**TEXT SEGMENT:**
==============================

A Village Near the Sky
Greater Tibet (Yunnan, China), 2002
Part 3 of 3
[Full story also available as a PDF download]
“The middle tree died about five years ago,” explains one of the men sitting in a circle in the courtyard. He refers to one of three firs which stand at the foot of the valley, its denuded branches silhouetted against the snowfields on Meili. “Since then, bad luck has plagued us. This year we don’t have enough water. A hundred mu of wheat have already dried up. We will try to replant with potatoes. But we don’t know whether we will have enough food.”
The village struggles with a mix of private and collective enterprise. The fields are individually-owned, each family benefiting from the produce that grows on its land. Behind our guest-house, however, several men have hitched three pairs of yaks in a single field. They are cooperatively plowing and planting, working together much better than each animal with its mate. The pairs strain in opposite directions at the turn at each furrow’s end. Small businesses are also family-run, like the guest rooms that Ahqing and Ana Zhu have added on their properties. Horses and donkeys are raised privately. But the work rotates among the drivers when pack stock are needed, dispersing the money received. Familial links interwoven throughout the community reinforce the cooperation, which culminates with the forest. The natural resources harvested there are collectively owned and managed.
“We need a road,” asserts another member of the circle. “No transportation is why we are so poor.” Although Ana Zhu had estimated that the village splits evenly among the alternatives, we are becoming convinced that the desire for a road is predominant. Despite his own objections, Ahqing agrees with that assessment.
“The people in Xidang earn good money working on the road,” a third man argues, referring to the town lying at the nearest roadhead. “We would like to get jobs like that, but we have no opportunity.”
The men are expressing the concerns of villagers trying to keep their children alive. A better link with the outside world could bring in more food and medicine, perhaps jobs and possibly more people spending money. But to us the risks seem great. Losing its remoteness will probably bring less immediate danger to the village’s culture than the destruction by the Red Guards decades ago, but ultimately it may pose a greater threat. Hunting and logging bans may not guarantee preservation of the pristine natural beauty, but isolation limits how outsiders might exploit the land’s resources.
As yet, the villagers see little prosperity from tourists who will trek over mountain passes to find their unique culture and magical landscape. Ana Zhu opened his rooms six months earlier. A group of 36 Chinese descended on him one evening, triple what he could accommodate. He lodged the overflow with relatives and friends. But we are the first westerners to arrive. Ahqing also finds most of his rooms vacant, as do the other two guest houses that have recently opened.

==============================

**EXERCISE DATA:**
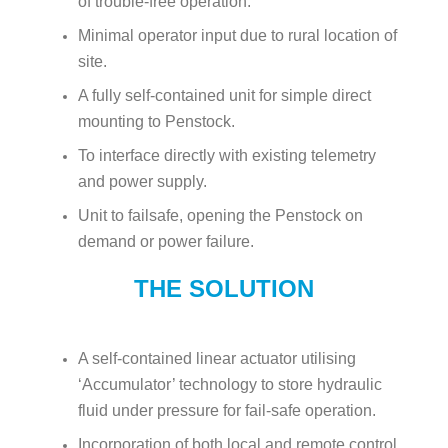
of trouble-free operation.
Minimal operator input due to rural location of
site.
A fully self-contained unit for simple direct
mounting to Penstock.
To interface directly with existing telemetry
and power supply.
Unit to failsafe, opening the Penstock on
demand or power failure.
THE SOLUTION
A self-contained linear actuator utilising
‘Accumulator’ technology to store hydraulic
fluid under pressure for fail-safe operation.
Incorporation of both local and remote control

==============================

**WORK TO COMPLETE:** Extend the travel account of the Yunnan village, beginning right after its final sentence. The listing was drawn from a different source than the text.

**EXERCISE OUTPUT:**
At least the investment by these aspiring innkeepers will test the promise before the village faces a decision. The Nature Conservancy is supporting the case for preservation-based tourism as a solution to Yubeng’s economic woes. The region’s biodiversity makes it a prime candidate for a national park. A related program funded by the Ford Foundation, Photovoice, is building the villager’s awareness of their culture and environment by distributing point and click cameras. The program’s participants record their life and the nature around them.
One evening, Ana Zhu brings out his Photovoice collection as we finish dinner. A crowd of men and children gather eagerly around us. The landscape of Yubeng and the people who make it their home fascinate the group. A picture of the glacial lake unveils the beauty we could not reach. The kids grab snapshots of women celebrating in bright Tibetan colors. One visitor furtively pockets a few photos that particularly intrigue him. We flip through the album several times with no sign that interest is waning. The reaction to the scenes captured with Ana Zhu’s camera reveals a deep understanding of the unique place these people live, raising our hopes.
We leave the village after five days. Donkeys are carrying our packs. Their weight would not pose too much of a burden on our shoulders, but the drivers can use the few bucks that the animals cost us. Maybe this source of tourist dollars will push a few more people toward the side of preserving Yubeng’s remoteness. As we climb toward the pass to Xidang, a high-pitched whine fills the valley behind us. Although we saw no sign of mechanized devices during our visit, a chain saw has just cranked to life. We fear what it could mean to life in Yubeng.